Presión sobre las valoraciones del sector tecnológico está generando ondas de choque en los mercados globales. Lo que comenzó como una corrección en Wall Street se propagó rápidamente hacia Asia y Europa, configurando una jornada de pérdidas generalizadas que pone en el centro del debate una pregunta que los estrategas corporativos no pueden ignorar: ¿están los mercados descontando un exceso de optimismo en torno a la inteligencia artificial?

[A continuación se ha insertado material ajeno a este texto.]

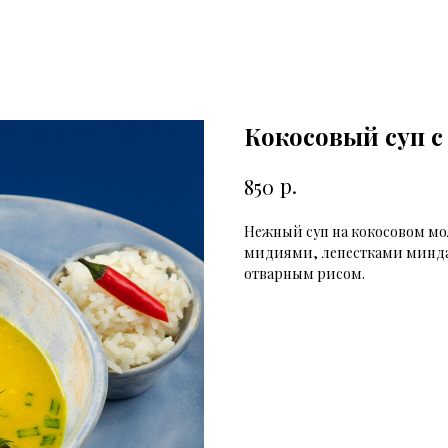
Кокосовый суп с
р.
850
Нежный суп на кокосовом мо
мидиями, лепестками миндал
отварным рисом.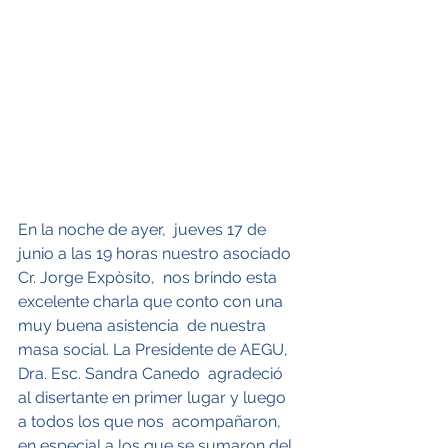
En la noche de ayer,  jueves 17 de 
junio a las 19 horas nuestro asociado 
Cr. Jorge Expòsito,  nos brindo esta 
excelente charla que conto con una 
muy buena asistencia  de nuestra 
masa social. La Presidente de AEGU, 
Dra. Esc. Sandra Canedo  agradeció 
al disertante en primer lugar y luego 
a todos los que nos  acompañaron, 
en especial a los que se sumaron del 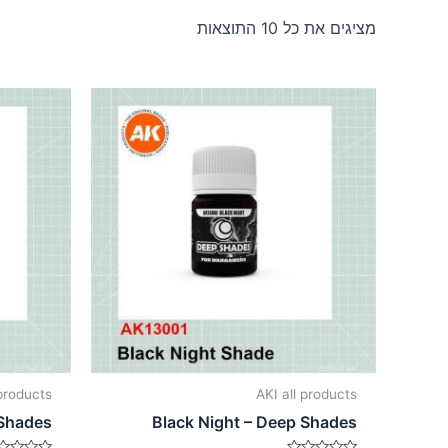
מציגים את כל ⁦10⁩ התוצאות
 products
AKI all products
 Shades
Black Night – Deep Shades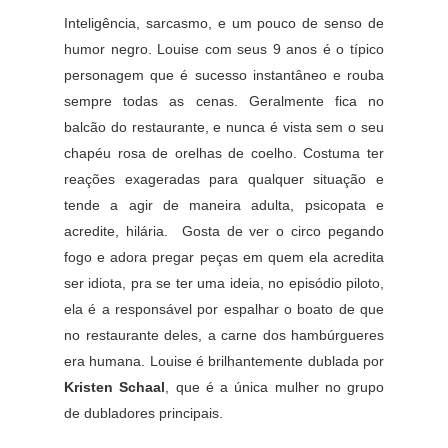
Inteligência, sarcasmo, e um pouco de senso de
humor negro. Louise com seus 9 anos é o típico
personagem que é sucesso instantâneo e rouba
sempre todas as cenas. Geralmente fica no
balcão do restaurante, e nunca é vista sem o seu
chapéu rosa de orelhas de coelho. Costuma ter
reações exageradas para qualquer situação e
tende a agir de maneira adulta, psicopata e
acredite, hilária. Gosta de ver o circo pegando
fogo e adora pregar peças em quem ela acredita
ser idiota, pra se ter uma ideia, no episódio piloto,
ela é a responsável por espalhar o boato de que
no restaurante deles, a carne dos hambúrgueres
era humana. Louise é brilhantemente dublada por
Kristen Schaal
, que é a única mulher no grupo
de dubladores principais.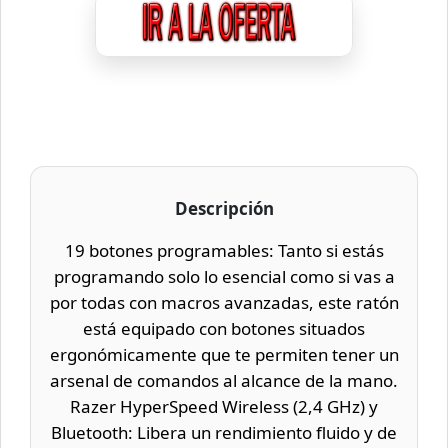
Descripción
19 botones programables: Tanto si estás
programando solo lo esencial como si vas a
por todas con macros avanzadas, este ratón
está equipado con botones situados
ergonómicamente que te permiten tener un
arsenal de comandos al alcance de la mano.
Razer HyperSpeed Wireless (2,4 GHz) y
Bluetooth: Libera un rendimiento fluido y de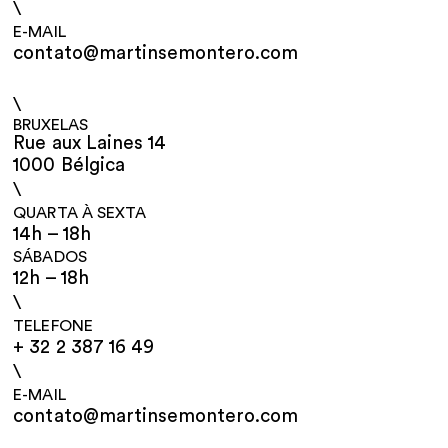
\
E-MAIL
contato@martinsemontero.com
\
BRUXELAS
Rue aux Laines 14
1000 Bélgica
\
QUARTA À SEXTA
14h – 18h
SÁBADOS
12h – 18h
\
TELEFONE
+ 32 2 387 16 49
\
E-MAIL
contato@martinsemontero.com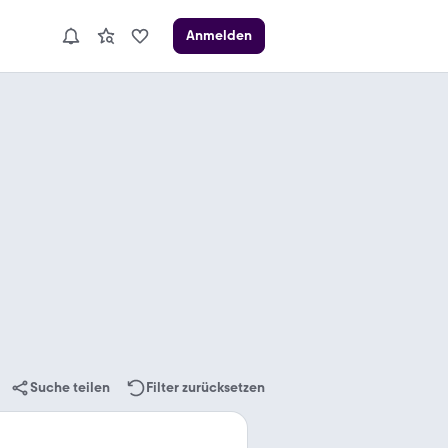
Anmelden
Suche teilen
Filter zurücksetzen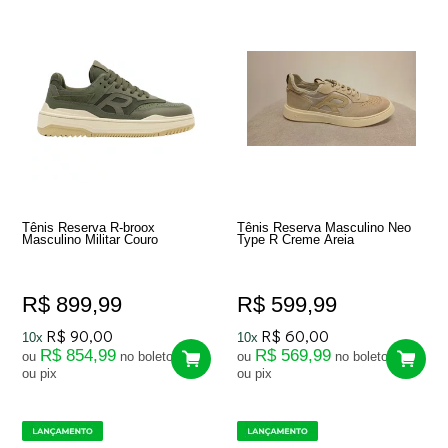
Tênis Reserva R-broox
Tênis Reserva Masculino Neo
Masculino Militar Couro
Type R Creme Areia
R$ 899,99
R$ 599,99
R$ 90,00
R$ 60,00
10x
10x
R$ 854,99
R$ 569,99
ou
no boleto
ou
no boleto
ou pix
ou pix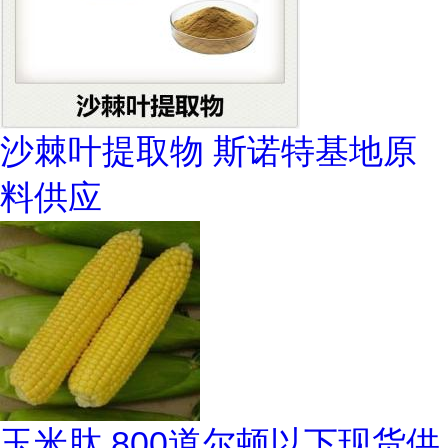
沙棘叶提取物 斯诺特基地原
料供应
玉米肽 800道尔顿以下现货供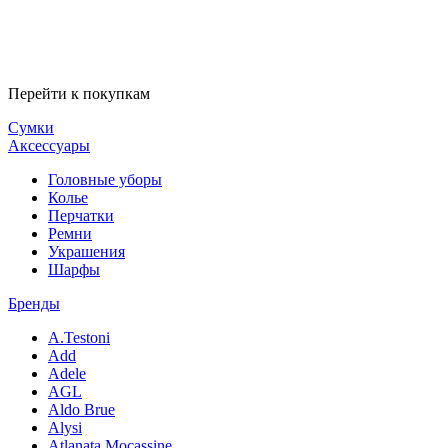
Перейти к покупкам
Сумки
Аксессуары
Головные уборы
Колье
Перчатки
Ремни
Украшения
Шарфы
Бренды
A.Testoni
Add
Adele
AGL
Aldo Brue
Alysi
Atlanata Mocassine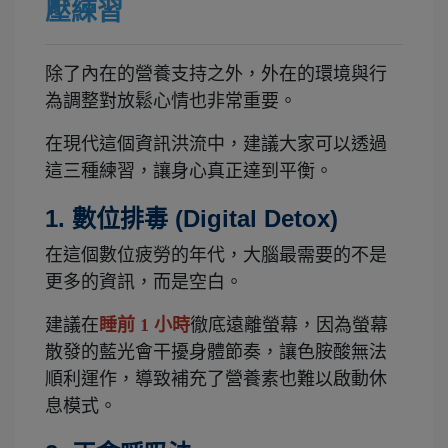
壓練習
除了內在的營養支持之外，外在的環境與行
為調整對放鬆心情也非常重要。
在現代這個資訊洪流中，建議大家可以透過
這三種練習，讓身心真正達到平衡。
1. 數位排毒 (Digital Detox)
在這個數位疲勞的年代，大腦最需要的不是
更多的資訊，而是空白。
建議在
睡前 1 小時
徹底遠離螢幕，因為螢幕
散發的藍光會干擾身體節奏，讓色胺酸無法
順利運作，導致補充了營養素也難以啟動休
息模式。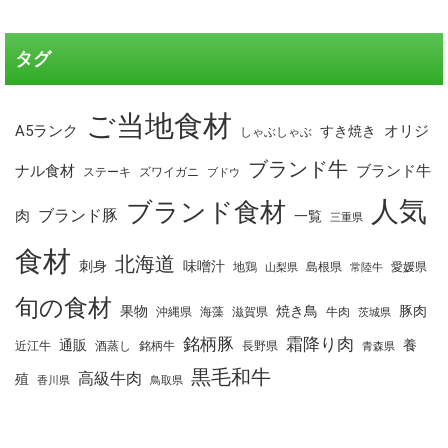
タグ
ご当地食材
A5ランク
オリジ
すき焼き
しゃぶしゃぶ
ブランド牛
ナル食材
ブランド牛
ステーキ
ズワイガニ
ブドウ
人気
ブランド食材
ブランド豚
肉
一覧
三重県
食材
北海道
刺身
味噌汁
地鶏
島根県
愛媛県
山梨県
常陸牛
旬の食材
果物
焼き鳥
豚肉
沖縄県
海藻
滋賀県
牛肉
茨城県
銘柄豚
霜降り肉
通販
養
近江牛
酒蒸し
銘柄牛
長野県
青森県
黒毛和牛
高級牛肉
殖
香川県
鳥取県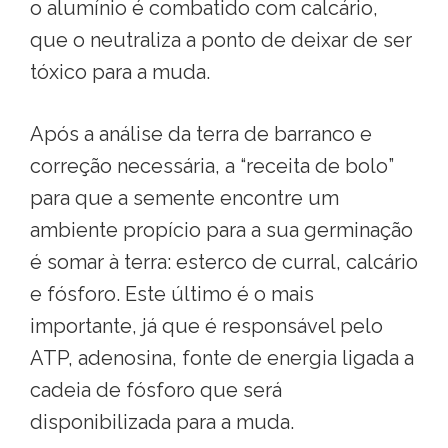
o alumínio é combatido com calcário,
que o neutraliza a ponto de deixar de ser
tóxico para a muda.
Após a análise da terra de barranco e
correção necessária, a “receita de bolo”
para que a semente encontre um
ambiente propício para a sua germinação
é somar à terra: esterco de curral, calcário
e fósforo. Este último é o mais
importante, já que é responsável pelo
ATP, adenosina, fonte de energia ligada a
cadeia de fósforo que será
disponibilizada para a muda.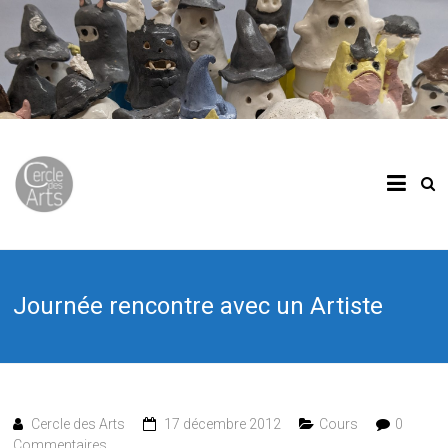
Journée rencontre avec un Artiste
Cercle des Arts
17 décembre 2012
Cours
0
Commentaires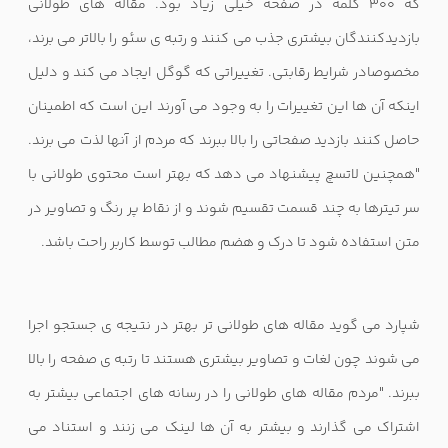
که 300 کلمه در صفحه خیلی زیاد بود. مقاله های طولانی
بازدیدکنندگان بیشتری جذب می کنند و رتبه ی سئو را بالاتر می برند،
مخصوصادر شرایط رقابتی. تغییراتی که گوگل ایجاد می کند و دلیل
اینکه آن ها این تغییرات را به وجود می آورند این است که اطمینان
حاصل کنند بازدید صفحاتی را بالا ببرند که مردم از آنها لذت می برند.
"همچنین لاتسچ پیشنهاد می دهد که بهتر است محتوی طولانی با
سر تیترها به چند قسمت تقسیم شوند و از نقاط پر رنگ و تصاویر در
متن استفاده شود تا درک و هضم مطالب توسط کاربر راحت باشد.
شپارد می گوید مقاله های طولانی تر بهتر در نتیجه ی جستجو اجرا
می شوند چون لغات و تصاویر بیشتری هستند تا رتبه ی صفحه را بالا
ببرند. "مردم مقاله های طولانی را در رسانه های اجتماعی بیشتر به
اشتراک می گذارند و بیشتر به آن ها لینک می زنند و استناد می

El índice Nasdaq retrocedió más del 2%, arrastrado por el sector de semiconductores. Empresas como Micron, Intel, AMD, Qualcomm y Nvidia cerraron en territorio negativo, mientras que en Corea del Sur el índice Kospi cayó hasta un 10%, golpeado por las pérdidas de SK Hynix y Samsung —dos de los proveedores clave de infraestructura para IA—, lo que analistas interpretan como una corrección tras una escalada de precios acelerada y desconectada de fundamentos operativos. En Europa, Fráncfort cedió 0.98% y París 0.71%. El S&P 500 bajó 1.44%, mientras el Dow Jones se mantuvo relativamente estable con una caída de apenas 0.09%.
Más allá de los números, el episodio revela una tensión estructural que Entorno ha venido monitoreando: el financiamiento creciente de infraestructura de IA mediante deuda. El anuncio de una posible emisión de bonos por hasta 20,000 millones de dólares en el sector aeroespacial privado reavivó los temores sobre la rentabilidad futura de las inversiones en IA, en un contexto donde los flujos de caja aún no justifican las valuaciones alcanzadas. A esto se suma la salida de especialistas clave en IA de Alphabet —matriz de Google— hacia competidores, lo que provocó una caída del 5.02% en sus acciones y evidencia que el talento especializado se ha convertido en un activo estratégico tan volátil como las propias cotizaciones. Analistas consultados coinciden en que el retroceso responde más a una reevaluación de múltiplos que a un cambio en las perspectivas de largo plazo de la tecnología; sin embargo, el patrón de avance acelerado seguido de correcciones sugiere que el mercado está entrando en una fase de maduración donde la disciplina financiera volverá a pesar tanto como la narrativa de crecimiento.